··· Records for the task

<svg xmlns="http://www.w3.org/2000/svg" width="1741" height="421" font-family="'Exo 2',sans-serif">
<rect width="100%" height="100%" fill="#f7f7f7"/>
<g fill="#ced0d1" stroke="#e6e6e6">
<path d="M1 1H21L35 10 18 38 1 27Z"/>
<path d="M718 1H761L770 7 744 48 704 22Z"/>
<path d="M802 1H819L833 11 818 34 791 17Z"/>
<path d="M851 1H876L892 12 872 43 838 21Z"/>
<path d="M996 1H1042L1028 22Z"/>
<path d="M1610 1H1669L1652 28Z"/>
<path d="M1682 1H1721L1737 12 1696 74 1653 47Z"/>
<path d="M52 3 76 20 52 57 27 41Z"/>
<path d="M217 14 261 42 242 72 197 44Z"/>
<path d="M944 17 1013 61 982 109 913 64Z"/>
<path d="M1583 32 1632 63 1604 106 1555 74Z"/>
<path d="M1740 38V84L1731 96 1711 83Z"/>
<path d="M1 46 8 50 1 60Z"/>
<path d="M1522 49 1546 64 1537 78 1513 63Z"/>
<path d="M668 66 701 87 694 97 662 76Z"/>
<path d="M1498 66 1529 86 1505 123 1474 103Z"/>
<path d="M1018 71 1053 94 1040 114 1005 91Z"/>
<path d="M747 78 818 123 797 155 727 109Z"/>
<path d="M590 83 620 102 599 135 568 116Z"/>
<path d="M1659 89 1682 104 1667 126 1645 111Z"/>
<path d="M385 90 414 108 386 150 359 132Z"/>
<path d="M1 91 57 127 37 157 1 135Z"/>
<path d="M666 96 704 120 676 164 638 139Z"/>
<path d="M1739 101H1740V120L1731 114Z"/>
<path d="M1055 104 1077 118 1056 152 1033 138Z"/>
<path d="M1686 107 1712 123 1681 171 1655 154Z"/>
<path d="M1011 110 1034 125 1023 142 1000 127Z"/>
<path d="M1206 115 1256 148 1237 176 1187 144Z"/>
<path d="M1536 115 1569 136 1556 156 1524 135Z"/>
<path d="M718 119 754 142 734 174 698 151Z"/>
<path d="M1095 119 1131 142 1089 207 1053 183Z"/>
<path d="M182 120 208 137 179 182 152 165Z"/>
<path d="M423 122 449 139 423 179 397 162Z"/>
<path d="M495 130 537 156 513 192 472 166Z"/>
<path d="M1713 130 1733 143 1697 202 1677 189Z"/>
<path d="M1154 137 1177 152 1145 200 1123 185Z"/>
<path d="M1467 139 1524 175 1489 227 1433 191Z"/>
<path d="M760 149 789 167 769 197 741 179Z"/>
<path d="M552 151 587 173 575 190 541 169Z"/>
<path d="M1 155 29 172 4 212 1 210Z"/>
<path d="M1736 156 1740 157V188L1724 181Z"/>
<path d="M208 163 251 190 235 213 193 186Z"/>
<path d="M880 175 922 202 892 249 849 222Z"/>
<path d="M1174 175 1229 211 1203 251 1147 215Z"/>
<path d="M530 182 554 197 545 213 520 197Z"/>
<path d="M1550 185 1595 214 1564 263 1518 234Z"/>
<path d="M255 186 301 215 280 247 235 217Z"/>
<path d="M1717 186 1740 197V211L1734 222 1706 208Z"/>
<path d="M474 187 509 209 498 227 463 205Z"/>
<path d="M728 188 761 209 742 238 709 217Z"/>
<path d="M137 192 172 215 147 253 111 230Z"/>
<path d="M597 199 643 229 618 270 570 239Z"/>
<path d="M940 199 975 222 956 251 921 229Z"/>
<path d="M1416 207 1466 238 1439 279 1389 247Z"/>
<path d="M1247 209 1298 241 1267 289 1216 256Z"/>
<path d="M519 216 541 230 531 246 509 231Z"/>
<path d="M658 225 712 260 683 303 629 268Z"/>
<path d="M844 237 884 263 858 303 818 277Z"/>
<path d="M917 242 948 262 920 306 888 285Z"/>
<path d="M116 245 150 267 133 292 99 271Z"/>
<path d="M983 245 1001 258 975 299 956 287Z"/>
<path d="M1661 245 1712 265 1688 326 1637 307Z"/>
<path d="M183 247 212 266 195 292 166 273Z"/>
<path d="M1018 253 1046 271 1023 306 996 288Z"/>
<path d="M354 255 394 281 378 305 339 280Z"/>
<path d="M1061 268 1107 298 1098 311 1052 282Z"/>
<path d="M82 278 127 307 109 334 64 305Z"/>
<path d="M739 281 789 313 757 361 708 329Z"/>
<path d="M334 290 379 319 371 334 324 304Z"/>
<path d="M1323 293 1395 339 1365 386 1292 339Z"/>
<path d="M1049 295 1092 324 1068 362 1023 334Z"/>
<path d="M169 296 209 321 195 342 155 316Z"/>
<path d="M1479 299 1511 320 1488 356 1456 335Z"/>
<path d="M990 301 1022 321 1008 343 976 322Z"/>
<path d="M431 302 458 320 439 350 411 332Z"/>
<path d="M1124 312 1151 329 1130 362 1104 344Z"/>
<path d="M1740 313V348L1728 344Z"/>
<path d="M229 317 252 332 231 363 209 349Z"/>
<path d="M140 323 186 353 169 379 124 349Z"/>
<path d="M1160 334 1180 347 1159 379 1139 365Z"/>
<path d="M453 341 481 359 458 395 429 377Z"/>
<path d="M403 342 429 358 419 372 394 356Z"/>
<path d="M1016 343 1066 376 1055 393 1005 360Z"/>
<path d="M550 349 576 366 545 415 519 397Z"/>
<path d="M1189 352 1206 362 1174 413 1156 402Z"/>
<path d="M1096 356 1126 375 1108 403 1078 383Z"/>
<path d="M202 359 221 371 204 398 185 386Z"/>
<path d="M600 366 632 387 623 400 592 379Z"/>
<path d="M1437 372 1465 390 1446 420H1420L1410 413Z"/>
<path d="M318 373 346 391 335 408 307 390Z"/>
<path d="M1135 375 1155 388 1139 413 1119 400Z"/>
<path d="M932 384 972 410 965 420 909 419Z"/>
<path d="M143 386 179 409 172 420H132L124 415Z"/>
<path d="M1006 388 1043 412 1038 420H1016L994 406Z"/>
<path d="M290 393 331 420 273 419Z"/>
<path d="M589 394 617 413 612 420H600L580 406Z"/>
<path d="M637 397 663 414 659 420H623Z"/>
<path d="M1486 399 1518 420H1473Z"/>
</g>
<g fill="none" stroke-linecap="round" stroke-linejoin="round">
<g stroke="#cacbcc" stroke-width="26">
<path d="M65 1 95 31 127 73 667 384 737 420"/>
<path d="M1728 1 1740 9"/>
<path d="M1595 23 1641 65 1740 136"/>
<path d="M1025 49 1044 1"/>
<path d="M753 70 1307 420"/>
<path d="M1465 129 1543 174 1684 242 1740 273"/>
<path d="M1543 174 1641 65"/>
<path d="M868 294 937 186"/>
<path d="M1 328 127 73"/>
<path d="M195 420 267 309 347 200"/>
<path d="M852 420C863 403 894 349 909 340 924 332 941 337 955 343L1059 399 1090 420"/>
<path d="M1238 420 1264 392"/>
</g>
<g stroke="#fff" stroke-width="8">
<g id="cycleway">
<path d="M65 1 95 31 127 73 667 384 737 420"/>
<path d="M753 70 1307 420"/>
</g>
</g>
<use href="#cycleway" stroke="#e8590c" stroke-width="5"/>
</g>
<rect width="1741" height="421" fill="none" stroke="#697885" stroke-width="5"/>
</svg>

······

Activity: Give every record again, exactly as it reads.

Task solution:
<svg xmlns="http://www.w3.org/2000/svg" width="1741" height="421" font-family="'Exo 2',sans-serif">
<rect width="100%" height="100%" fill="#f7f7f7"/>
<g fill="#ced0d1" stroke="#e6e6e6">
<path d="M1 1H21L35 10 18 38 1 27Z"/>
<path d="M718 1H761L770 7 744 48 704 22Z"/>
<path d="M802 1H819L833 11 818 34 791 17Z"/>
<path d="M851 1H876L892 12 872 43 838 21Z"/>
<path d="M996 1H1042L1028 22Z"/>
<path d="M1610 1H1669L1652 28Z"/>
<path d="M1682 1H1721L1737 12 1696 74 1653 47Z"/>
<path d="M52 3 76 20 52 57 27 41Z"/>
<path d="M217 14 261 42 242 72 197 44Z"/>
<path d="M944 17 1013 61 982 109 913 64Z"/>
<path d="M1583 32 1632 63 1604 106 1555 74Z"/>
<path d="M1740 38V84L1731 96 1711 83Z"/>
<path d="M1 46 8 50 1 60Z"/>
<path d="M1522 49 1546 64 1537 78 1513 63Z"/>
<path d="M668 66 701 87 694 97 662 76Z"/>
<path d="M1498 66 1529 86 1505 123 1474 103Z"/>
<path d="M1018 71 1053 94 1040 114 1005 91Z"/>
<path d="M747 78 818 123 797 155 727 109Z"/>
<path d="M590 83 620 102 599 135 568 116Z"/>
<path d="M1659 89 1682 104 1667 126 1645 111Z"/>
<path d="M385 90 414 108 386 150 359 132Z"/>
<path d="M1 91 57 127 37 157 1 135Z"/>
<path d="M666 96 704 120 676 164 638 139Z"/>
<path d="M1739 101H1740V120L1731 114Z"/>
<path d="M1055 104 1077 118 1056 152 1033 138Z"/>
<path d="M1686 107 1712 123 1681 171 1655 154Z"/>
<path d="M1011 110 1034 125 1023 142 1000 127Z"/>
<path d="M1206 115 1256 148 1237 176 1187 144Z"/>
<path d="M1536 115 1569 136 1556 156 1524 135Z"/>
<path d="M718 119 754 142 734 174 698 151Z"/>
<path d="M1095 119 1131 142 1089 207 1053 183Z"/>
<path d="M182 120 208 137 179 182 152 165Z"/>
<path d="M423 122 449 139 423 179 397 162Z"/>
<path d="M495 130 537 156 513 192 472 166Z"/>
<path d="M1713 130 1733 143 1697 202 1677 189Z"/>
<path d="M1154 137 1177 152 1145 200 1123 185Z"/>
<path d="M1467 139 1524 175 1489 227 1433 191Z"/>
<path d="M760 149 789 167 769 197 741 179Z"/>
<path d="M552 151 587 173 575 190 541 169Z"/>
<path d="M1 155 29 172 4 212 1 210Z"/>
<path d="M1736 156 1740 157V188L1724 181Z"/>
<path d="M208 163 251 190 235 213 193 186Z"/>
<path d="M880 175 922 202 892 249 849 222Z"/>
<path d="M1174 175 1229 211 1203 251 1147 215Z"/>
<path d="M530 182 554 197 545 213 520 197Z"/>
<path d="M1550 185 1595 214 1564 263 1518 234Z"/>
<path d="M255 186 301 215 280 247 235 217Z"/>
<path d="M1717 186 1740 197V211L1734 222 1706 208Z"/>
<path d="M474 187 509 209 498 227 463 205Z"/>
<path d="M728 188 761 209 742 238 709 217Z"/>
<path d="M137 192 172 215 147 253 111 230Z"/>
<path d="M597 199 643 229 618 270 570 239Z"/>
<path d="M940 199 975 222 956 251 921 229Z"/>
<path d="M1416 207 1466 238 1439 279 1389 247Z"/>
<path d="M1247 209 1298 241 1267 289 1216 256Z"/>
<path d="M519 216 541 230 531 246 509 231Z"/>
<path d="M658 225 712 260 683 303 629 268Z"/>
<path d="M844 237 884 263 858 303 818 277Z"/>
<path d="M917 242 948 262 920 306 888 285Z"/>
<path d="M116 245 150 267 133 292 99 271Z"/>
<path d="M983 245 1001 258 975 299 956 287Z"/>
<path d="M1661 245 1712 265 1688 326 1637 307Z"/>
<path d="M183 247 212 266 195 292 166 273Z"/>
<path d="M1018 253 1046 271 1023 306 996 288Z"/>
<path d="M354 255 394 281 378 305 339 280Z"/>
<path d="M1061 268 1107 298 1098 311 1052 282Z"/>
<path d="M82 278 127 307 109 334 64 305Z"/>
<path d="M739 281 789 313 757 361 708 329Z"/>
<path d="M334 290 379 319 371 334 324 304Z"/>
<path d="M1323 293 1395 339 1365 386 1292 339Z"/>
<path d="M1049 295 1092 324 1068 362 1023 334Z"/>
<path d="M169 296 209 321 195 342 155 316Z"/>
<path d="M1479 299 1511 320 1488 356 1456 335Z"/>
<path d="M990 301 1022 321 1008 343 976 322Z"/>
<path d="M431 302 458 320 439 350 411 332Z"/>
<path d="M1124 312 1151 329 1130 362 1104 344Z"/>
<path d="M1740 313V348L1728 344Z"/>
<path d="M229 317 252 332 231 363 209 349Z"/>
<path d="M140 323 186 353 169 379 124 349Z"/>
<path d="M1160 334 1180 347 1159 379 1139 365Z"/>
<path d="M453 341 481 359 458 395 429 377Z"/>
<path d="M403 342 429 358 419 372 394 356Z"/>
<path d="M1016 343 1066 376 1055 393 1005 360Z"/>
<path d="M550 349 576 366 545 415 519 397Z"/>
<path d="M1189 352 1206 362 1174 413 1156 402Z"/>
<path d="M1096 356 1126 375 1108 403 1078 383Z"/>
<path d="M202 359 221 371 204 398 185 386Z"/>
<path d="M600 366 632 387 623 400 592 379Z"/>
<path d="M1437 372 1465 390 1446 420H1420L1410 413Z"/>
<path d="M318 373 346 391 335 408 307 390Z"/>
<path d="M1135 375 1155 388 1139 413 1119 400Z"/>
<path d="M932 384 972 410 965 420 909 419Z"/>
<path d="M143 386 179 409 172 420H132L124 415Z"/>
<path d="M1006 388 1043 412 1038 420H1016L994 406Z"/>
<path d="M290 393 331 420 273 419Z"/>
<path d="M589 394 617 413 612 420H600L580 406Z"/>
<path d="M637 397 663 414 659 420H623Z"/>
<path d="M1486 399 1518 420H1473Z"/>
</g>
<g fill="none" stroke-linecap="round" stroke-linejoin="round">
<g stroke="#cacbcc" stroke-width="26">
<path d="M65 1 95 31 127 73 667 384 737 420"/>
<path d="M1728 1 1740 9"/>
<path d="M1595 23 1641 65 1740 136"/>
<path d="M1025 49 1044 1"/>
<path d="M753 70 1307 420"/>
<path d="M1465 129 1543 174 1684 242 1740 273"/>
<path d="M1543 174 1641 65"/>
<path d="M868 294 937 186"/>
<path d="M1 328 127 73"/>
<path d="M195 420 267 309 347 200"/>
<path d="M852 420C863 403 894 349 909 340 924 332 941 337 955 343L1059 399 1090 420"/>
<path d="M1238 420 1264 392"/>
</g>
<g stroke="#fff" stroke-width="8">
<g id="cycleway">
<path d="M65 1 95 31 127 73 667 384 737 420"/>
<path d="M753 70 1307 420"/>
</g>
</g>
<use href="#cycleway" stroke="#e8590c" stroke-width="5"/>
</g>
<rect width="1741" height="421" fill="none" stroke="#697885" stroke-width="5"/>
</svg>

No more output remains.